## 抽出テキスト:
図2】第1の実施形態に係る映像監視装置の構成例を示すブロック図である。
図3】第1の実施形態に係る処理の流れの例を示すフローチャートである。
図4】第1の実施形態に係る異常特定DBの構成例を示す図である。
図5A】第2の実施形態に係る映像監視装置を含むシステム全体の構成例を示すブロック図である。
図5B】第3の実施形態に係る映像監視装置を含むシステム全体の構成例を示すブロック図である。
図6】第4の実施形態に係る異常特定DBの構成例を示す図である。
図7】第5の実施形態に係るカメラ位置の幾つかの例を示す図である。
【発明を実施するための形態】
【0011】
以下の説明では、「インターフェース装置」は、一つ以上の通信インターフェースデバイスでよい。一つ以上の通信インターフェースデバイスは、一つ以上の同種の通信インターフェースデバイスであってもよいし二つ以上の異種の通信インターフェースデバイスであってもよい。
【0012】
また、以下の説明では、「メモリ」は、一つ以上のメモリデバイスであり、典型的には主記憶デバイスでよい。メモリにおける少なくとも一つのメモリデバイスは、揮発性メモリデバイスであってもよいし不揮発性メモリデバイスであってもよい。
【0013】
また、以下の説明では、「永続記憶装置」は、一つ以上の記憶デバイスの一例である一つ以上の永続記憶デバイスでよい。永続記憶デバイスは、典型的には、不揮発性の記憶デバイス(例えば補助記憶デバイス)でよく、具体的には、例えば、HDD(Hard Disk Drive)、SSD(Solid State Drive)、NVME(Non-Volatile Memory Express)ドライブ、又は、SCM(Storage Class Memory)でよい。
【0014】
また、以下の説明では、「記憶装置」は、メモリと永続記憶装置の少なくとも永続記憶装置でよい。
【0015】
また、以下の説明では、「プロセッサ」は、一つ以上のプロセッサデバイスでよい。少なくとも一つのプロセッサデバイスは、典型的には、CPU(Central Processing Unit)のようなマイクロプロセッサデバイスでよいが、GPU(Graphics Processing Unit)のような他種のプロセッサデバイスでもよい。少なくとも一つのプロセッサデバイスは、シングルコアでもよいしマルチコアでもよい。少なくとも一つのプロセッサデバイスは、プロセッサコアでもよい。少なくとも一つのプロセッサデバイスは、処理の一部又は全部を行うハードウェア記述言語によりゲートアレイの集合体である回路(例えばFPGA(Field-Programmable Gate Array)、CPLD(Complex Programmable Logic Device)又はASIC(Application Specific Integrated Circuit))といった広義のプロセッサデバイスでもよい。

## 課題一覧:
- a) 映像監視装置に関する抽出テキストによると、図7は何を示す図ですか。
- b) 映像監視装置に関する抽出テキストを、最後の文に続けて書き進めてください。

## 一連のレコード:
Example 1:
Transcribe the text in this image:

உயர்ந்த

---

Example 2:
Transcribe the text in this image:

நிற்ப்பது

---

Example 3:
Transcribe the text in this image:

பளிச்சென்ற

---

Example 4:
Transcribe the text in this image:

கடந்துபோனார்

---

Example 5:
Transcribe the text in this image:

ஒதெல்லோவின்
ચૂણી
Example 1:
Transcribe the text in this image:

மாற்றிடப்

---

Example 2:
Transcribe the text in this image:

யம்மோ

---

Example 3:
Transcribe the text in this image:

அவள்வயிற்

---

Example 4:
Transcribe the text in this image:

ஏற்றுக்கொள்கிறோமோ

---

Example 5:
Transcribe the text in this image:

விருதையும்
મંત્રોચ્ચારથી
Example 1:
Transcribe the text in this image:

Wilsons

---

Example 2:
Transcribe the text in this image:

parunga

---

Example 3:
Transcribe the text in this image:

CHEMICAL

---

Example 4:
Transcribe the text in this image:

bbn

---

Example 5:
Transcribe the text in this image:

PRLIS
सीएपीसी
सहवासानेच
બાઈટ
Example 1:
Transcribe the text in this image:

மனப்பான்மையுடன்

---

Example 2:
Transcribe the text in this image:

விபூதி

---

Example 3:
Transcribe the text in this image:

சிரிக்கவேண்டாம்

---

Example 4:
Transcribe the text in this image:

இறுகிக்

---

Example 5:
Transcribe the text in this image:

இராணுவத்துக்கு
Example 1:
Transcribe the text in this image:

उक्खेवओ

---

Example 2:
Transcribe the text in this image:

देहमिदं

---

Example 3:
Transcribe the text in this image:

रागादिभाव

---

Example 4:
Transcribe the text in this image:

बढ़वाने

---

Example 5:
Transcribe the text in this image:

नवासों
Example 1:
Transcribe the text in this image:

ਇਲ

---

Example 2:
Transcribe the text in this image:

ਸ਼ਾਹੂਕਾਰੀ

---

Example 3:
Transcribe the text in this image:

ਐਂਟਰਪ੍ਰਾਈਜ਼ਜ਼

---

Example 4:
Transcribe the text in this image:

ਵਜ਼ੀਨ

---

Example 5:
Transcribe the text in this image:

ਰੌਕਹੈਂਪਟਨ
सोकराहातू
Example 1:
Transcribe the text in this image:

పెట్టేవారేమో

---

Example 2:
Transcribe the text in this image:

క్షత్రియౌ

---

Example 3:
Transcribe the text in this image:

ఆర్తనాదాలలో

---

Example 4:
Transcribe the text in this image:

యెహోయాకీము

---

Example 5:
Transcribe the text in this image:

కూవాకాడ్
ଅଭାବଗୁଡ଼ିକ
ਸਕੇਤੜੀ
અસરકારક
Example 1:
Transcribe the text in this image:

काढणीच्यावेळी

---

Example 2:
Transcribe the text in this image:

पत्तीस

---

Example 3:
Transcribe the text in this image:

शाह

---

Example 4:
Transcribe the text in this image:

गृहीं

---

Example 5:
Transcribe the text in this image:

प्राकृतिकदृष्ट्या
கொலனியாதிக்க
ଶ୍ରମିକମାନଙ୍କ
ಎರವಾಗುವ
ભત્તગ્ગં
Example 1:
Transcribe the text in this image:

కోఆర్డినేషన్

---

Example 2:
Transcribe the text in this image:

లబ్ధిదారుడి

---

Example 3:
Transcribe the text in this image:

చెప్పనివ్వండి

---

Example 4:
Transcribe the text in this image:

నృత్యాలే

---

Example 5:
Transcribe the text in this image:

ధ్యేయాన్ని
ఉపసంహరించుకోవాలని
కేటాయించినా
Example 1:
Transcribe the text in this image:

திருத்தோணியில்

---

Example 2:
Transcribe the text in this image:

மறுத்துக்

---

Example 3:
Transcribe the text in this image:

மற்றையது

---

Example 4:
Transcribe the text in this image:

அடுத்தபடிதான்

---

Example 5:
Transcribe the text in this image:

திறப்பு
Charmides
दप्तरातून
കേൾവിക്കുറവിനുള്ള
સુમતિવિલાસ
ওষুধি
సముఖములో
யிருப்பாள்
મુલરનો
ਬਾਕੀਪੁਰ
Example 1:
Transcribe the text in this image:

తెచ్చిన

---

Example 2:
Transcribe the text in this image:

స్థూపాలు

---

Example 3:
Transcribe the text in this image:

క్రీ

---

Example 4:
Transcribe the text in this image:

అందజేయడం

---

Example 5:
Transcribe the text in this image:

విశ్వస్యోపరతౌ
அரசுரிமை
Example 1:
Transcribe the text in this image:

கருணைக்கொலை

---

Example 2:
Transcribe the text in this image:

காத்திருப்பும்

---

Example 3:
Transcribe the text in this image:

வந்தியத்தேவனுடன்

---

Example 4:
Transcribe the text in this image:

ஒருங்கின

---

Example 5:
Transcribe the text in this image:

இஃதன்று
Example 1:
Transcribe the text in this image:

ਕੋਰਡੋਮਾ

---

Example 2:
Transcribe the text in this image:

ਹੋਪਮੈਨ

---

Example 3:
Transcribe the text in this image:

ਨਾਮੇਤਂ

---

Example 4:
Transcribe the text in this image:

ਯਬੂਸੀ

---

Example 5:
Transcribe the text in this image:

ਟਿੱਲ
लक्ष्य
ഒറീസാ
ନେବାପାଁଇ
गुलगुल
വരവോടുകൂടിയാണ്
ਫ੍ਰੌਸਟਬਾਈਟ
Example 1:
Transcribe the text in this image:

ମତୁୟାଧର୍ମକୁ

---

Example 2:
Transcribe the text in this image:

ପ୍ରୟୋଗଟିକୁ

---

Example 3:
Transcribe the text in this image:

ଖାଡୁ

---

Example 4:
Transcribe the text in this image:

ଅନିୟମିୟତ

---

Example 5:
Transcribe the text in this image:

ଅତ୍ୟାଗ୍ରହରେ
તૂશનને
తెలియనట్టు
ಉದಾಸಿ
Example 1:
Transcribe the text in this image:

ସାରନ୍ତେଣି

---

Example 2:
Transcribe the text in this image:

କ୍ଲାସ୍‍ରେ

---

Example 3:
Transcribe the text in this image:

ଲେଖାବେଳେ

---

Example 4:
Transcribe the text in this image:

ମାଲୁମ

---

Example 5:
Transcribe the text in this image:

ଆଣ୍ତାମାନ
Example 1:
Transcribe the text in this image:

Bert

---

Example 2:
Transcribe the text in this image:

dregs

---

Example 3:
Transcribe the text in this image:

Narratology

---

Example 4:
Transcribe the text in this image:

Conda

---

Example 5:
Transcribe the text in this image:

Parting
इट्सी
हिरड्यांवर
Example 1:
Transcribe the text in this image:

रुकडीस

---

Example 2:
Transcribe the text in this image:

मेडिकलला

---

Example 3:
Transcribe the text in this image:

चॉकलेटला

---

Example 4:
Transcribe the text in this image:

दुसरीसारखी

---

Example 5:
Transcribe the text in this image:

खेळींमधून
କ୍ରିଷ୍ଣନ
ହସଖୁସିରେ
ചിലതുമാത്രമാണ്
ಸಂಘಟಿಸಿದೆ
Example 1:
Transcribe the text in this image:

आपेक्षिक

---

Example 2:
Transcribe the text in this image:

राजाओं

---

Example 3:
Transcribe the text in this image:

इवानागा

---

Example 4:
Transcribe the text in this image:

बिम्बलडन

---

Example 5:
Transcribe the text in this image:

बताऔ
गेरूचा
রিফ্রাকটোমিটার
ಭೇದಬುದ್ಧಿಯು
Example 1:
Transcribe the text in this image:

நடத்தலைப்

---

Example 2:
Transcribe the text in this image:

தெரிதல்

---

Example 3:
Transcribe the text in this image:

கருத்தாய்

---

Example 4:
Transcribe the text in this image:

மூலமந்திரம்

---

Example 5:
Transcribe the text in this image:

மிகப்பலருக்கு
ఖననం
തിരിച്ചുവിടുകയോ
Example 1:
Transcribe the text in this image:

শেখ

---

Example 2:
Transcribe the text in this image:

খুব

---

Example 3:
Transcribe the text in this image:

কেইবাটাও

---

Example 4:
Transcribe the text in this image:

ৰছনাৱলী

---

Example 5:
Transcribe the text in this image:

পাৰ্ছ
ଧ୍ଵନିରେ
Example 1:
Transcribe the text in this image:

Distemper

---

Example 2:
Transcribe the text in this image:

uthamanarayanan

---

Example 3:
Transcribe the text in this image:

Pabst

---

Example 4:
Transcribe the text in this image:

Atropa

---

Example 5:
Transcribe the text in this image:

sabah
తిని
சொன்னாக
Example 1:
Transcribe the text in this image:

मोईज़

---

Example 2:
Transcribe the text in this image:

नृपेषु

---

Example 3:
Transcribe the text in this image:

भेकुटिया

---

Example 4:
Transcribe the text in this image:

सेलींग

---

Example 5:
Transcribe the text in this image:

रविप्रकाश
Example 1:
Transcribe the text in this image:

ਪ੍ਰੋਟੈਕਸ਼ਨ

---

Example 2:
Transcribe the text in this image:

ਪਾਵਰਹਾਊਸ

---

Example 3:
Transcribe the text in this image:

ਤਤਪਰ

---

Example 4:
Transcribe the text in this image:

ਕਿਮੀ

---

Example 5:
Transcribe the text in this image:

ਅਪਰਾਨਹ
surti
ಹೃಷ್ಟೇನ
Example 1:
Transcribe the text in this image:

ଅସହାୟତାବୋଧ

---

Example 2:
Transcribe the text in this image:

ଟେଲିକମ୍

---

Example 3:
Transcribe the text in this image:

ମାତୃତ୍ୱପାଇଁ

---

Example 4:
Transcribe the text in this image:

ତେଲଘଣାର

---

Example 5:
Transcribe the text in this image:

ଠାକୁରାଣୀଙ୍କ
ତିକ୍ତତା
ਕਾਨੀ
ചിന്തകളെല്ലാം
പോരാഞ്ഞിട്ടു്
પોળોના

## 課題への解答:
- a) 第5の実施形態に係るカメラ位置の幾つかの例を示す図です。

- b)
【0016】
また、以下の説明では、「yyy部」の表現にて機能を説明することがあるが、機能は、一つ以上のコンピュータプログラムがプロセッサによって実行されることで実現されてもよいし、一つ以上のハードウェア回路(例えばFPGA又はASIC)によって実現されてもよいし、それらの組合せによって実現されてもよい。プログラムがプロセッサによって実行されることで機能が実現される場合、定められた処理が、適宜に記憶装置及び/又はインターフェース装置等を用いながら行われるため、機能はプロセッサの少なくとも一部とされてもよい。機能を主語として説明された処理は、プロセッサあるいはそのプロセッサを有する装置が行う処理としてもよい。プログラムは、プログラムソースからインストールされてもよい。プログラムソースは、例えば、プログラム配付計算機又は計算機が読み取り可能な記憶媒体(例えば非一時的な記憶媒体)であってもよい。各機能の説明は一例であり、複数の機能が一つの機能にまとめられたり、一つの機能が複数の機能に分割されたりしてもよい。
【0017】
また、以下の説明では、「xxxDB」といった表現にて、入力に対して出力が得られるデータを説明することがあるが(「DB」はデータベースの略)、当該データは、どのような構造のデータでもよいし(例えば、構造化データでもよいし非構造化データでもよいし)、入力に対する出力を発生するニューラルネットワーク、遺伝的アルゴリズムやランダムフォレストに代表されるような学習モデルでもよい。従って、「xxxDB」を「xxxデータ」と言うことができる。また、以下の説明において、DBの構成は一例であり、一つのDBは、二つ以上のDBに分割されてもよいし、二つ以上のDBの全部又は一部が一つのDBであってもよい。
【0018】
以下、図面を用いて、本発明の幾つかの実施形態を詳述する。
[第1の実施形態]
【0019】
図1は、本発明の第1の実施形態に係る映像監視装置を含むシステム全体の概要説明図である。
【0020】
乗りかご1に防犯カメラ2と映像監視装置3とが備えられる。
【0021】
防犯カメラ2は乗りかご1内に設けられ、乗りかご1に乗車する乗客4を撮影している。なお、本明細書において、「乗客」には、乗りかご1に乗っている利用者だけでなく、乗りかご1に乗る利用者も、乗りかご1から降りる利用者も該当する。
【0022】
映像監視装置3は、防犯カメラ2で撮影した映像の映像データを解析することにより乗客4の動作(動作パターンと呼ばれてもよい)を検出する機能を有している。動作の検出方法は、例えば公知の技術である人物の輪郭を検出して各部の動作量を測定し判定する方法や、深層学習(Deep Learning)を用いて動作を学習させて判定する方法などでよい。
【0023】
乗りかご1はエレベーター制御盤5により昇降動作を制御されており、映像監視装置3はエレベーター制御盤5と接続されている。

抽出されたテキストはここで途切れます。